Quand Mme  de Genlis était fâcher contre l’aîné de ses élèves, elle en parlai sans réserve, en nous disant que son intelligence et son esprit étaient celle d’un receveur des tailles et celui d’un procureur. Il y a des raisonnemens comme un arpenteur et des combinaisons comme un huissier, disait-elle. Elle se plaignit plus tard de ce qu’il n’avait absolument aucun sentiment religieux, et de ce qu’il avait proféré des choses irrévérencieuses.

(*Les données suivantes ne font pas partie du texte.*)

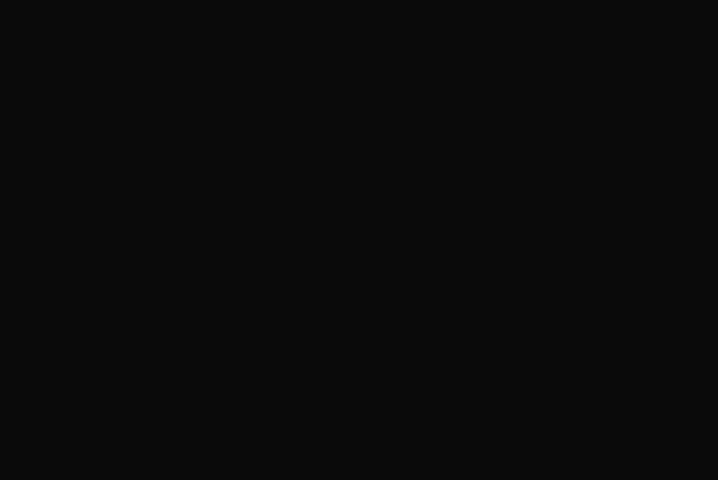
Gameplay with a controller (PlayStation layout); each line is a JSON object with the inputs held at the frame after it (dt_ms = milliseconds from this image to that frame). "events" lists button and stick changes between this image and that frame as [ms after this image, input, new state], when the widget could be followed in between.
{"dt_ms": 500, "buttons": [], "left_stick": "up", "right_stick": "center", "events": [[33, "R1", "down"], [100, "R1", "up"], [167, "R1", "down"], [233, "R1", "up"], [433, "R1", "down"], [500, "R1", "up"]]}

Ce n’étaient pas des plaisanteries de jeune homme, il n’en savait pas faire, et je ne crois pas qu’il ait jamais eu cette prétention-là ; mais c’étaient des argumentations tellement ridicules, que si l’on n’avait pas connu la tournure de son esprit et la nature de son jugement, on aurait cru qu’il voulait se moquer du monde.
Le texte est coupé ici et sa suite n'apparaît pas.